Whereas the majority of Canadians are law-abiding citizens who respect the law, whereas the majority of Canadians respect the sanctity of human life, and whereas the majority of Canadians believe that physicians in Canada should be working to save lives and not to end them, therefore the petitioners state first, that Parliament ensure that the present provisions of the Criminal Code of Canada prohibiting assisted suicide be enforced vigorously; and, second, that parliament make no changes in the law which would sanction or allow the aiding and abetting of suicide or active or passive euthanasia.

I strongly support not only the content of the petition but also the efforts of those who hold such significant values and desire to see these values upheld.

Immigration And Refugee Board May 27th, 1994

Mr. Speaker, since taking over the job the immigration minister has boasted about his new process for hiring Immigration and Refugee Board members. However, it is time that the boasting stopped and accountability began.

Since this minister began making appointments, the acceptance rate for refugee claimants has skyrocketed. The definition of refugee has been expanded well beyond anything the United Nations intended. Canadians are all too clearly seeing the pattern of the IRB when it comes to overturning deportations.

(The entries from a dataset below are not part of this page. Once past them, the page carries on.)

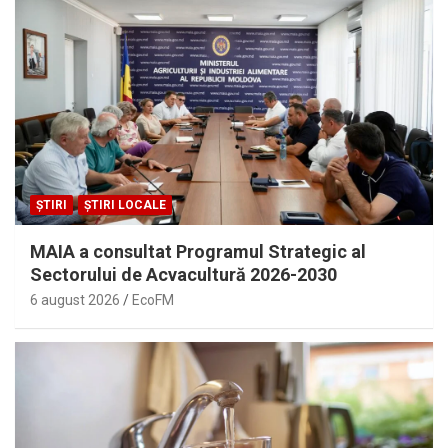
ȘTIRI
ȘTIRI LOCALE
MAIA a consultat Programul Strategic al
Sectorului de Acvacultură 2026-2030
6 august 2026
EcoFM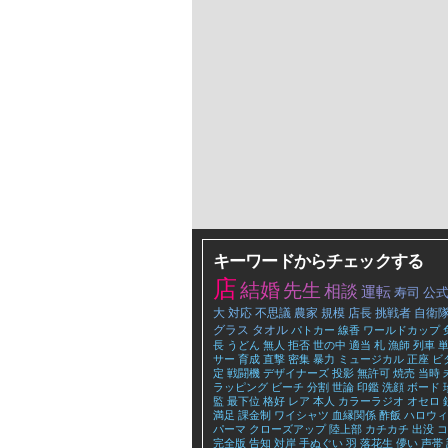
キーワードからチェックする
店
結婚
先生
相談
運転
寿司
公
大
対応
不思議
農家
規模
店長
挑戦者
自衛
グラス
タオル
パトカー
線香
ワールドカップ
長
うどん
無人
拒否
世の中
適当
札
漁師
列車
サー
育成
直撃
密集
暴力
ミュージカル
正座
ビ
定
戦闘機
デザイナーズ
投影
無許可
焼売
当時
ラッピング
ビーチ
分割
世論
印鑑
洗顔
ボード
監
最下位
格好
レア
本人
カラーラジオ
オセロ
満足
課金制
ワイシャツ
血縁関係
酢飯
ハロウィ
パーマ
クローズアップ
陸上部
カチカチ
出没
コ
完全版
告知
対岸
手ぬぐい
羽
落花生
儚い
声帯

The minister of immigration has heard the calls from across the country that the refugee board represent a real cross-section of Canadians. Instead, the minister has stacked his board with immigration lawyers and refugee advocates. It is time for a public scrutiny of the minister's appointments.

I call on the minister to have all prospective appointees screened before the standing committee on immigration. If there is a bias, let us get rid of it; if there is an agenda, let us expose it.

Canadians want a real balance and that means balancing the needs of migrants against the need for integrity of our borders. Let us start by ensuring that the right people guard the gates.